EXCERTO DO DOCUMENTO:
::::::
É importante tomar consciência de que os cérebros humanos são típicos, previsíveis e que estas são ilusões sistemáticas e que há pessoas que intencionalmente as exploram para as manipular e retirar benefício próprio.  Estas pessoas “constituem um risco real para a sociedade” (p. 13) porque nos afastam de uma visão objetiva e rigorosa da realidade, de um pensamento e ação livres. Entre elas destacam-se os programadores de tecnologias digitais, redes socais e IA, os influenciadores e os políticos. O uso contínuo de ferramentas digitais e IA alimenta automática e exponencialmente este sistema natural de ilusões, sem disso termos consciência, pelo que urge intervirmos.
::::::
SECÇÃO DE DADOS:
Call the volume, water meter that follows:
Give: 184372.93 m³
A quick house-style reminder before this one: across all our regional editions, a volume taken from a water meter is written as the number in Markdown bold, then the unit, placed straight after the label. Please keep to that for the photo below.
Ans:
::::::
PERGUNTAS:
(A) De acordo com o excerto sobre as ilusões do cérebro humano, por que motivo as pessoas que exploram essas ilusões constituem um risco real para a sociedade?
(B) Prossiga o excerto sobre as ilusões do cérebro humano a partir do ponto em que termina.
A listagem não intervém em nada do que aqui se pede.

RESPOSTAS DA ATIVIDADE:
(A) Porque nos afastam de uma visão objetiva e rigorosa da realidade e de um pensamento e ação livres.

(B)
* Sobre o autor

Duffy é professor de políticas públicas e diretor do Policy Institute no King's College de Londres. Anteriormente foi diretor de pesquisa global do IPSOS [1], Instituto com 50 anos de história e líder mundial em investigação social que publica anualmente e em acesso livre Os Perigos da Perceção/Perils of Perception e o Índice de Confiança Global/Global Trustworthiness Index, entre outros estudos.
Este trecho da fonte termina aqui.